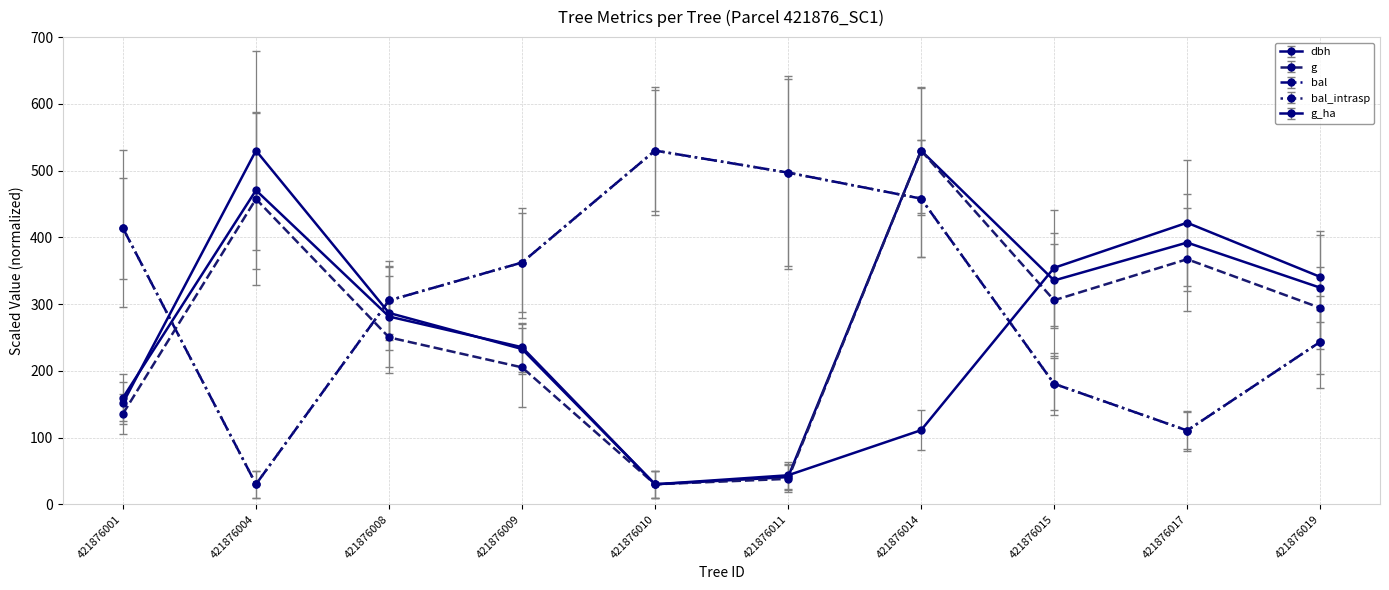

How many data points in bal_intrasp are above 362?

5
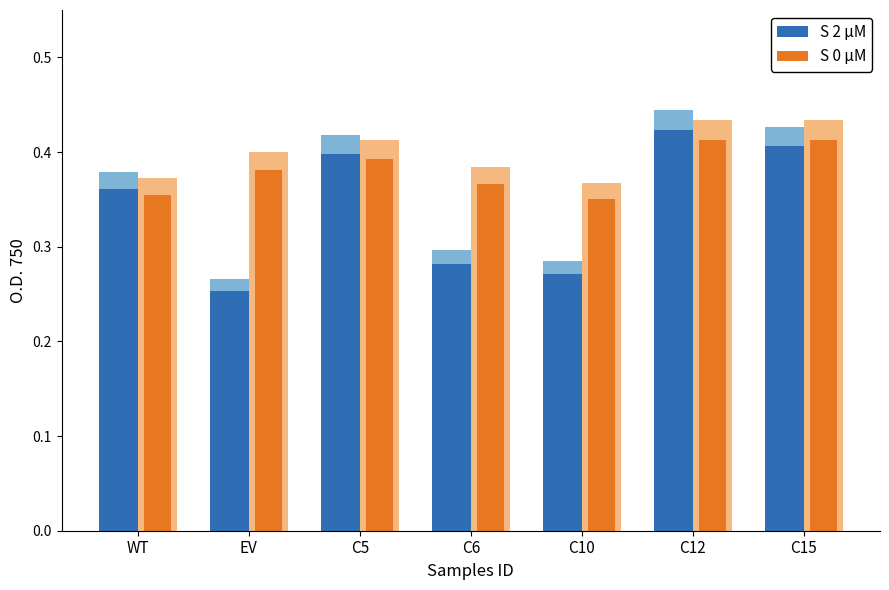

What is the label of the 3rd bar from the left?

C5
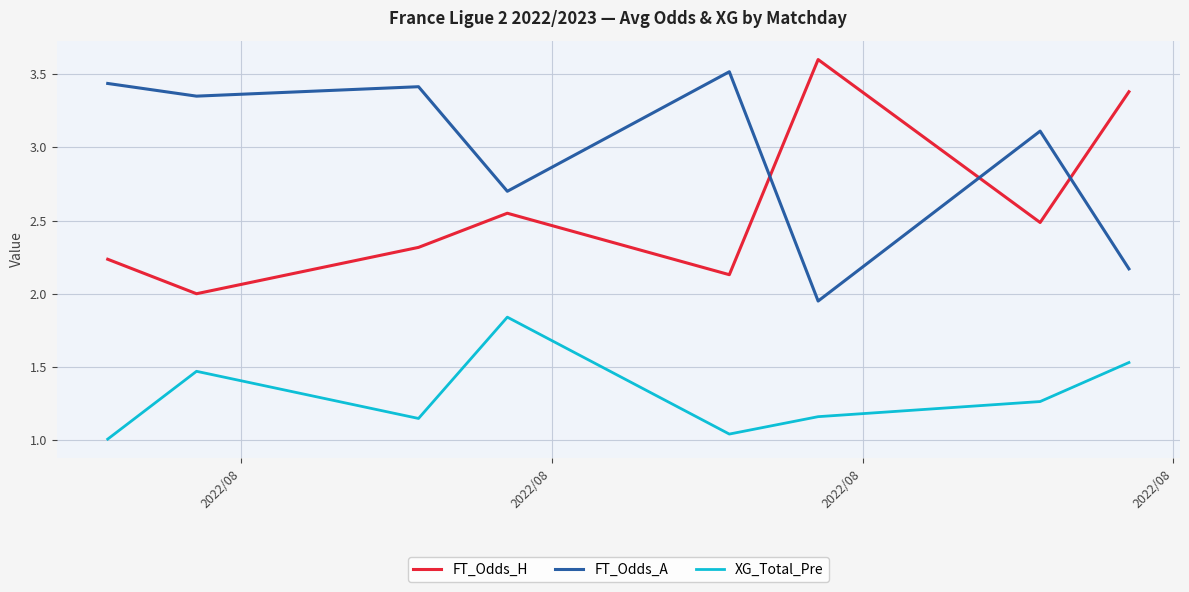

What is the maximum value shown in the chart?

3.6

━━━━━━━━━━

:: YOUR TASK ::
Express the rows above as a JSON list of strings with one string per line, skipping blank lines. Leave the pictures out of the answer.

:: TASK SOLUTION ::
[
  "How many data points in bal_intrasp are above 362?",
  "5",
  "What is the label of the 3rd bar from the left?",
  "C5",
  "What is the maximum value shown in the chart?",
  "3.6"
]